Friday, May 13, 2016
Pilots Who Are Nursing Moms Bring EEOC Charges against Frontier Airlines
It's too bad that law school finals are over because this situation has all of the labor and employment bases covered. The ACLU and the Colorado law firm of Holwell Shuster & Goldberg have filed charges with the EEOC on behalf of four pilots who argue that the airline's policies discriminate against women by failing to provide accommodations related to pregnancy and breast feeding. You can download the charges from that link if you are interested in the details.

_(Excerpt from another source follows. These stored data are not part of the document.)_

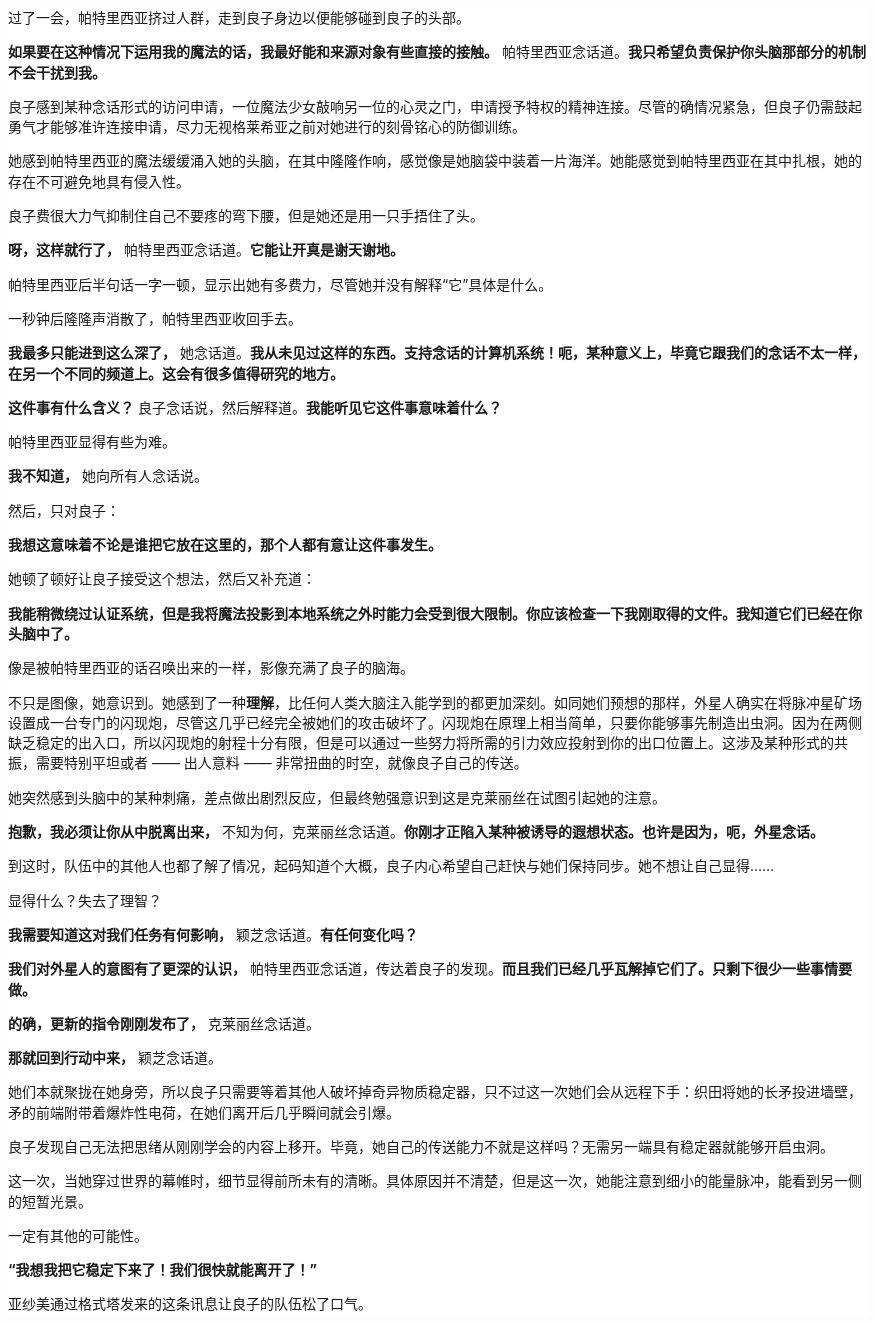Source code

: 过了一会，帕特里西亚挤过人群，走到良子身边以便能够碰到良子的头部。

**如果要在这种情况下运用我的魔法的话，我最好能和来源对象有些直接的接触。** 帕特里西亚念话道。**我只希望负责保护你头脑那部分的机制不会干扰到我。**

良子感到某种念话形式的访问申请，一位魔法少女敲响另一位的心灵之门，申请授予特权的精神连接。尽管的确情况紧急，但良子仍需鼓起勇气才能够准许连接申请，尽力无视格莱希亚之前对她进行的刻骨铭心的防御训练。

她感到帕特里西亚的魔法缓缓涌入她的头脑，在其中隆隆作响，感觉像是她脑袋中装着一片海洋。她能感觉到帕特里西亚在其中扎根，她的存在不可避免地具有侵入性。

良子费很大力气抑制住自己不要疼的弯下腰，但是她还是用一只手捂住了头。

**呀，这样就行了，** 帕特里西亚念话道。**它能让开真是谢天谢地。**

帕特里西亚后半句话一字一顿，显示出她有多费力，尽管她并没有解释“它”具体是什么。

一秒钟后隆隆声消散了，帕特里西亚收回手去。

**我最多只能进到这么深了，** 她念话道。**我从未见过这样的东西。支持念话的计算机系统！呃，某种意义上，毕竟它跟我们的念话不太一样，在另一个不同的频道上。这会有很多值得研究的地方。**

**这件事有什么含义？** 良子念话说，然后解释道。**我能听见它这件事意味着什么？**

帕特里西亚显得有些为难。

**我不知道，** 她向所有人念话说。

然后，只对良子：

**我想这意味着不论是谁把它放在这里的，那个人都有意让这件事发生。**

她顿了顿好让良子接受这个想法，然后又补充道：

**我能稍微绕过认证系统，但是我将魔法投影到本地系统之外时能力会受到很大限制。你应该检查一下我刚取得的文件。我知道它们已经在你头脑中了。**

像是被帕特里西亚的话召唤出来的一样，影像充满了良子的脑海。

不只是图像，她意识到。她感到了一种**理解**，比任何人类大脑注入能学到的都更加深刻。如同她们预想的那样，外星人确实在将脉冲星矿场设置成一台专门的闪现炮，尽管这几乎已经完全被她们的攻击破坏了。闪现炮在原理上相当简单，只要你能够事先制造出虫洞。因为在两侧缺乏稳定的出入口，所以闪现炮的射程十分有限，但是可以通过一些努力将所需的引力效应投射到你的出口位置上。这涉及某种形式的共振，需要特别平坦或者 —— 出人意料 —— 非常扭曲的时空，就像良子自己的传送。

她突然感到头脑中的某种刺痛，差点做出剧烈反应，但最终勉强意识到这是克莱丽丝在试图引起她的注意。

**抱歉，我必须让你从中脱离出来，** 不知为何，克莱丽丝念话道。**你刚才正陷入某种被诱导的遐想状态。也许是因为，呃，外星念话。**

到这时，队伍中的其他人也都了解了情况，起码知道个大概，良子内心希望自己赶快与她们保持同步。她不想让自己显得……

显得什么？失去了理智？

**我需要知道这对我们任务有何影响，** 颖芝念话道。**有任何变化吗？**

**我们对外星人的意图有了更深的认识，** 帕特里西亚念话道，传达着良子的发现。**而且我们已经几乎瓦解掉它们了。只剩下很少一些事情要做。**

**的确，更新的指令刚刚发布了，** 克莱丽丝念话道。

**那就回到行动中来，** 颖芝念话道。

她们本就聚拢在她身旁，所以良子只需要等着其他人破坏掉奇异物质稳定器，只不过这一次她们会从远程下手：织田将她的长矛投进墙壁，矛的前端附带着爆炸性电荷，在她们离开后几乎瞬间就会引爆。

良子发现自己无法把思绪从刚刚学会的内容上移开。毕竟，她自己的传送能力不就是这样吗？无需另一端具有稳定器就能够开启虫洞。

这一次，当她穿过世界的幕帷时，细节显得前所未有的清晰。具体原因并不清楚，但是这一次，她能注意到细小的能量脉冲，能看到另一侧的短暂光景。

一定有其他的可能性。

**“我想我把它稳定下来了！我们很快就能离开了！”**

亚纱美通过格式塔发来的这条讯息让良子的队伍松了口气。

Essentially, the charges allege that pregnant pilots are forced to take unpaid leave beginning as early as 10 weeks before their due dates and are then allowed up to 120 days after delivery of unpaid leave. Those who are nursing when they return are not accommodated at the airports nor allowed to express milk during flights, according to the charges. Three of the four women suffered mastitis as a result of the lack of accommodations. The pilots have proposed a number of accommodations like temporary non-flying assignments that would allow women to work longer before delivery and to allow for easier accommodation of milk expression, extension of maternity leave for women who want it, and designated places where the women could pump in airports Frontier uses and on the plane when necessary. According to NPR, the airline asserts that there are locations for expressing milk in airports that comply with federal and state law.
Although the charges themselves really only deal with Title VII (although they also mention Colorado's Fair Employment Practices Act and Colorado's Workplace Accommodation of Nursing Mothers Act), the lack of accommodations may also violate the FLSA (as amended by the Patient Protection and Affordable Care Act). In addition, the workplace is governed by a collective bargaining agreement, which has rules setting out non-flying reassignments, but only for on-the-job injuries.
If the charge does not lead to a settlement, the subsequent lawsuit will give a court the chance to apply the Supreme Court's framework for accommodations set out in Young v. UPS. This case is similar as it relates to pre-delivery leave, but it's also different. It is not clear that the women must take pre-delivery leave because of any medical reason. The policy requires that pilots take leave once they are no longer "medically authorized to fly," or at 32 weeks, whichever is earlier. For healthy women, doctors generally don't suggest limits on flying until 36 weeks, mostly because of the possibility of early labor. Because Frontier, requires leave by the 32d week of pregnancy, (and some women don't deliver until the 42d week), there might be several weeks where the pilot could work, but is prohibited. This requirement looks like the one struck down in Cleveland Bd. of Educ. v. LaFleur, which required pregnant school teachers to take leave before it was medically required.
The case is also somewhat different on the accommodations for milk expression. The situation Peggy Young found herself in at UPS would likely be taken care of by the ADA as amended. Her lifting restriction, imposed to prevent miscarriage or premature activity, would be found an impairment of a major life activity, most likely. And transfer to a vacant position, likely a reasonable accommodation that would not pose an undue hardship, since UPS provided that accommodation for a number of other reasons. Here, lactation itself isn't an impairment but an extension of the normal physiological processes of pregnancy and delivery. Lactation isn't impairment of normal breast function; it is normal breast function. So these accommodations may only be protected by Title VII and not by the ADA.
In any event, it will be interesting to see how this one plays out and whether remedies under other laws that might provide relief are pursued.